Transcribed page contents
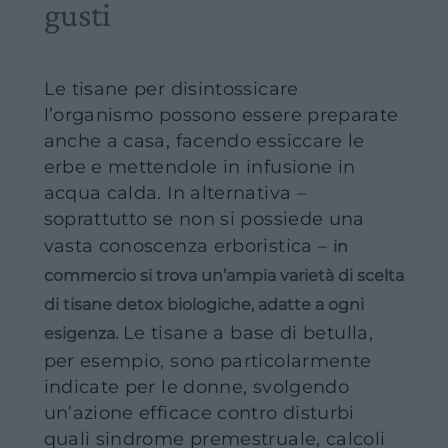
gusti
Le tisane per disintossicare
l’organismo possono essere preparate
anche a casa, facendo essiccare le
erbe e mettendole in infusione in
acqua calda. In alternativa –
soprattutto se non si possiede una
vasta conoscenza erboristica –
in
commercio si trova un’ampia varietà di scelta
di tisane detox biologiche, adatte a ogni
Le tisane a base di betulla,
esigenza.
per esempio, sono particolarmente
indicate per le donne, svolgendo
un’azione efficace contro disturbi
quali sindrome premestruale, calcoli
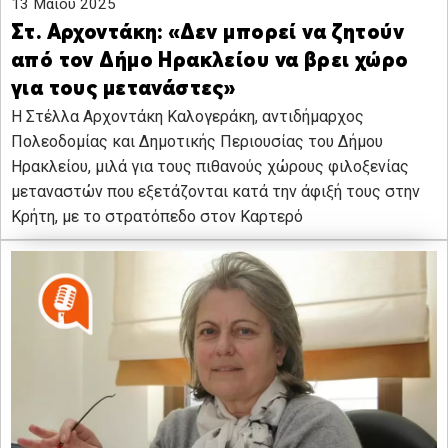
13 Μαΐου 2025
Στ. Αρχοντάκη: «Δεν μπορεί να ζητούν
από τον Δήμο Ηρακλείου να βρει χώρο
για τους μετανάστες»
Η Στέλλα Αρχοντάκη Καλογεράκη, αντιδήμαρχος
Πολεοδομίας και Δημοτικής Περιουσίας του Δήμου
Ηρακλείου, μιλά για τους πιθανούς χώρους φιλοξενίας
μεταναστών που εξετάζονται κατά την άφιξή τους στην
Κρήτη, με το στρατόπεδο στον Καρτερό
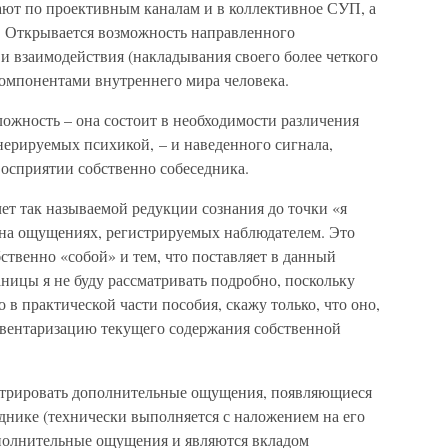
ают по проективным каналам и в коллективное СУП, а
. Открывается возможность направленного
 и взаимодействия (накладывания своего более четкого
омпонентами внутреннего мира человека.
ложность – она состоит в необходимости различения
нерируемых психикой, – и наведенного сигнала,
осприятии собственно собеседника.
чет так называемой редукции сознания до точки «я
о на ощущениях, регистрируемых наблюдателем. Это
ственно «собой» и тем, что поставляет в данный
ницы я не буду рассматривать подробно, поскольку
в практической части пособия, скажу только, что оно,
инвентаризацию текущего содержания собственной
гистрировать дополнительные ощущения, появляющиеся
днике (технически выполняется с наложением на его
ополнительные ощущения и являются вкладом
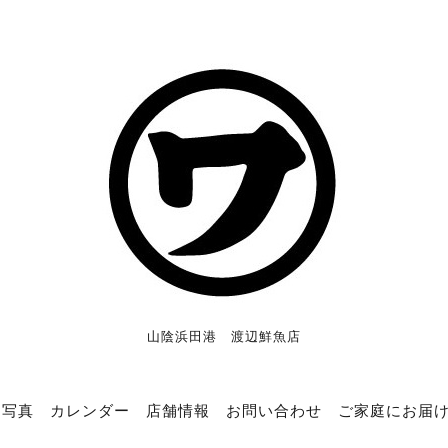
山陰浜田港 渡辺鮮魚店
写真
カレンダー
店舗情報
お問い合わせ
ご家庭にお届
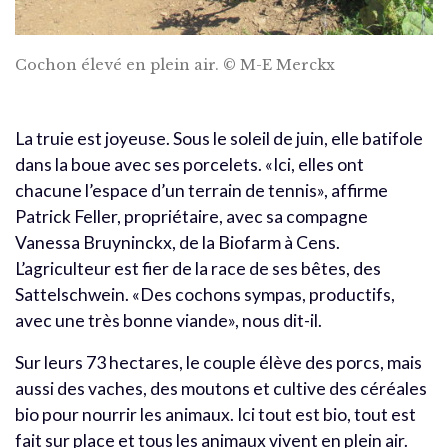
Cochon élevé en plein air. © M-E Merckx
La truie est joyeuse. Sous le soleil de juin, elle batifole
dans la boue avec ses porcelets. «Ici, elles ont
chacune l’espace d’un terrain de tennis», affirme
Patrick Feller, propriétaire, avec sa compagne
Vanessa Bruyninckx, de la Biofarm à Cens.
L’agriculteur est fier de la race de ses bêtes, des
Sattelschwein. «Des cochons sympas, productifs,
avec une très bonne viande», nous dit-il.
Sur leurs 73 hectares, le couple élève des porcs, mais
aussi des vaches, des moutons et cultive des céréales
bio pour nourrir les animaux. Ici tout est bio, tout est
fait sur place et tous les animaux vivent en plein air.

• EXERCISE DETAILS: Across all the records above, find each line with "animaux" in it and copy it.

• YOUR SOLUTION:
bio pour nourrir les animaux. Ici tout est bio, tout est
fait sur place et tous les animaux vivent en plein air.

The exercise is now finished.